### [Excerpt to read]

The above passage of Lord Diplock in Hadmor Productions had been cited by our Court of Appeal in a judgment delivered by Abdul Malik Ishak JCA in Boustead Naval Shipyard Sdn Bhd v Dynaforce Corporation Sdn Bhd [2014] 4 AMR 317, at 329.

 

174

 

114. As stated in the above Part L, English law applies to matters which arise in respect of the COA. Consequently, I invited submission from both parties on the following questions:

 

(1) is there any provision in the United Kingdom’s Unfair Contract Terms Act 1977 [UCTA (UK)] which restricts or invalidates Clause 2 (Part II) COA and clause 23(c) FN?; and

 

(2) if the answer to the above question is “no” and assuming the Defendant is liable for the tort of detinue and/or conversion, can Clause 2 (Part II) COA and clause 23(c) FN exclude the Defendant’s liability for those torts?

 

115. In respect of English Acts of Parliament, s 57(1)(b) EA allows the court to take judicial notice of such legislation.

 

116. Learned counsel for both parties submitted that UCTA (UK) does not restrict or invalidate Clause 2 (Part II) COA and clause 23(c) FN. My own research also reveals the same position.

 

117. A literal reading of Clause 2 (Part II) COA and clause 23(c) FN leaves no ambiguity that the parties intended these provisions to exclude liability on the Defendant’s part for –

 

(1) the “delay arising from any other cause whatsoever” [Clause 2 (Part II) COA]; and/or

 

175

 

(2) “any losses or damage to the cargo due to … delay of delivery’ [clause 23(c) FN).

 

118. In construing Clause 2 (Part II) COA and clause 23(c) FN, I took into account that this transaction is a purely commercial matter where there is no inequality of bargaining power. Based on the above reasons, I am satisfied that Clause 2 (Part II) COA and clause 23(c) FN would provide a complete defence against the Plaintiff’s Claim.

 

U. Miscellaneous

 

U(1). Whether Defendant could obtain judgment sum in American currency?

 

119. The Defendant’s Counterclaim had prayed for a judgment sum in American currency as well as in Ringgit at the date of the Defendant’s Counterclaim. The court clearly has jurisdiction to give a judgment sum in a foreign currency – please see Abdul Malik Ishak J’s (as he then was) judgment in the High Court case of Den Norske Bank ASA v The Owners of the Ship or Vessel “Forum Akasaka” [1998] 3 CLJ Supp 10, at 34-39. In this case, the Defendant’s learned counsel is satisfied to pray only for a judgment sum in Ringgit and I so order.

 

U(2). Whether Defendant was entitled to interest on items allowed in Defendant’s Counterclaim

 

176

 

120. Section 11 of the Civil Law Act 1956 (CLA) and Order 42 rule 12 RC provide as follows:

 

“Power of Courts to award interest on debts and damages

 

11. In any proceedings tried in any Court for the recovery of any debt or damages, the Court may, if it thinks fit, order that there shall be included in the sum for which judgment is given interest as such rate as it thinks fit on the whole or any part of the debt or damages for the whole or any part of the period between the date when the cause of action arose and the date of the judgment:

 

Provided that nothing in this section –

 

(a) shall authorize the giving of interest upon interest;

 

(b) shall apply in relation to any debt upon which interest is payable as of right whether by virtue of any agreement or otherwise; or

 

(c) shall affect the damages recoverable for the dishonour of a bill of exchange.

### [Written task]
Can you retype the part of the judgment excerpt above, starting at "114. As stated in" and ending at "of such legislation.", without changing a word?

### [Source data]

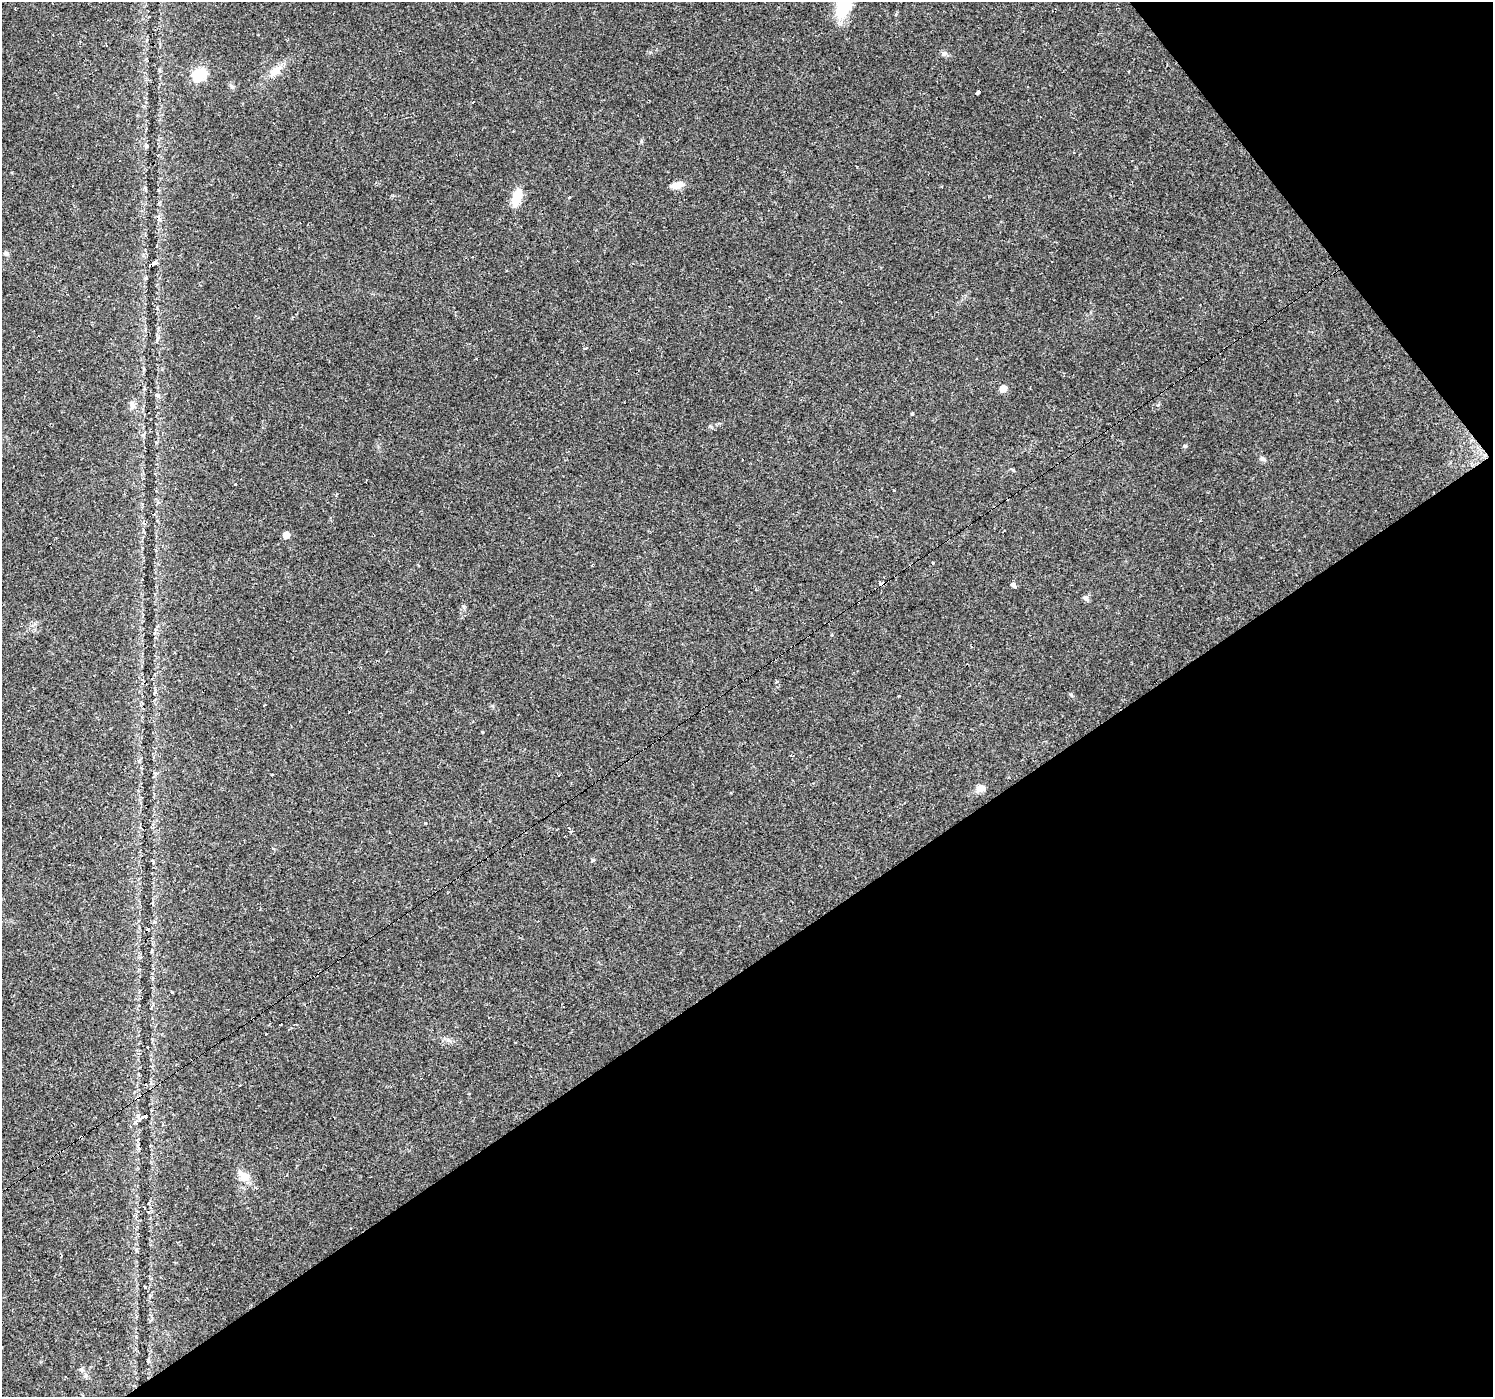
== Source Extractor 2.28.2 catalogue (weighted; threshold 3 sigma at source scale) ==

### [Finished task]
114. As stated in the above Part L, English law applies to matters which arise in respect of the COA. Consequently, I invited submission from both parties on the following questions:

 

(1) is there any provision in the United Kingdom’s Unfair Contract Terms Act 1977 [UCTA (UK)] which restricts or invalidates Clause 2 (Part II) COA and clause 23(c) FN?; and

 

(2) if the answer to the above question is “no” and assuming the Defendant is liable for the tort of detinue and/or conversion, can Clause 2 (Part II) COA and clause 23(c) FN exclude the Defendant’s liability for those torts?

 

115. In respect of English Acts of Parliament, s 57(1)(b) EA allows the court to take judicial notice of such legislation.